Antipsychotics and the elderly
“Managing dementia: Risks of using vs. not using atypical antipsychotics” (Current Psychiatry, August 2005) presents an informative debate on atypicals’ risk-benefit ratio. It is good practice to monitor all elderly patients with risk factors for cerebrovascular and cardiovascular events, regardless of which psychotropic is prescribed.
The FDA, however, has reported increased mortality with atypical antipsychotics in elderly patients with dementia-related psychosis, but not among older persons with psychosis secondary to other causes, such as schizophrenia or mood disorders. Upon reading the “Bottom Line” of this well-written article, one might erroneously generalize the FDA warning to all elderly patients.
Harpriya A. Bhagar, MBBS
Assistant professor, department of psychiatry
Indiana University School of Medicine
It was amazing that in “Managing dementia: Risks of using vs. not using atypical antipsychotics,” gabapentin was never mentioned among the anticonvulsants being used to stabilize mood.
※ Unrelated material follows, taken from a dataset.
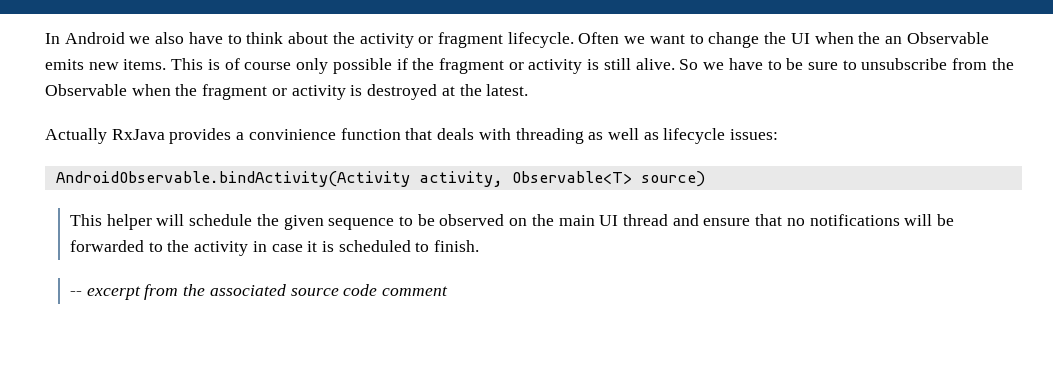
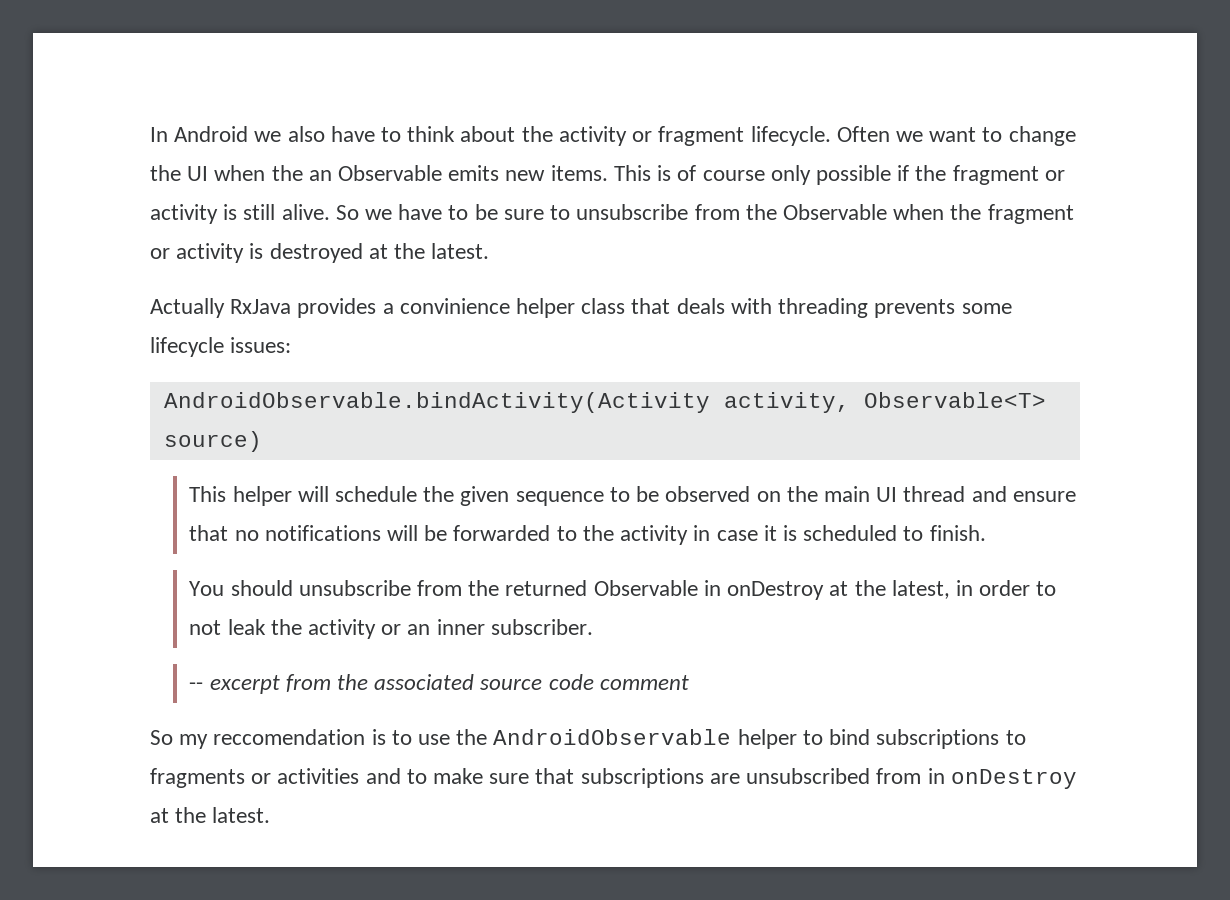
[340,128,401,140] function -> [516,298,626,318] helper class
[588,128,659,140] as well as -> [874,299,1012,318] prevents some
(480, 246) none -> [189,580,1057,600] [189,619,593,639] // You should unsubscribe from the returned Observable in onDestroy at the latest, in order to not leak the activity or an inner subscriber.
(448, 291) none -> [150,729,1026,749] [150,768,1077,789] [150,807,271,823] // So my reccomendation is to use the AndroidObservable helper to bind subscriptions to fragments or activities and to make sure that subscriptions are unsubscribed from in onDestroy at the latest.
Gabapentin is by far the most benign anticonvulsant with respect to drug-drug interactions, metabolism, and protein binding (so benign that it is not effective for mania because it lacks affinity for glutamate and other receptors). Montoring gabapentin blood levels is not necessary—a plus considering that added venipuncture is not desirable in easily agitated, often combative patients with dementia. Gabapentin may also provide pain relief.
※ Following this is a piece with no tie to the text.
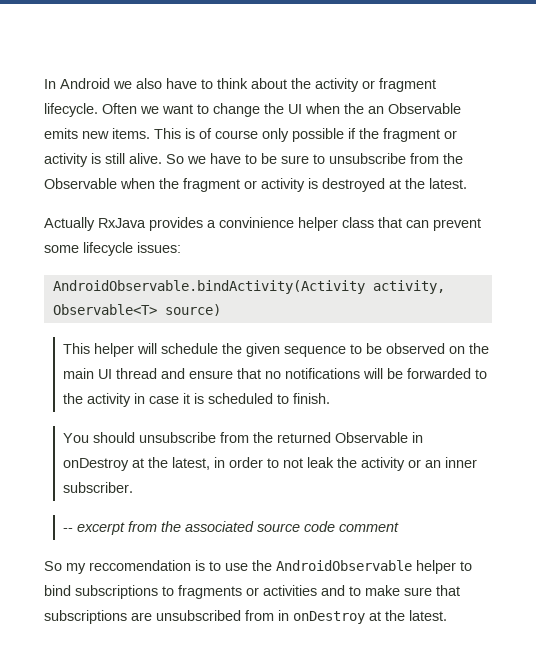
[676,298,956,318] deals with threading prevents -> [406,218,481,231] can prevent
Gamma-aminobutyric acid (GABA) is, after all, the universal inhibitor. Gabapentin is structurally related to the neuroregulator, but to my knowledge its mechanism of action has not been explained.
I have had good results when giving gabapentin, 100 mg/d to approximately 1,000 mg/d in divided doses, to agitated, nonpsychotic patients with dementia. Oversedation is the main—and certainly not unexpected—adverse effect. I recommend an atypical antipsychotic only if staff or I have heard frank delusions; quetiapine appears to be the most sedating and is associated with intermediate cardiovascular and metabolic risk.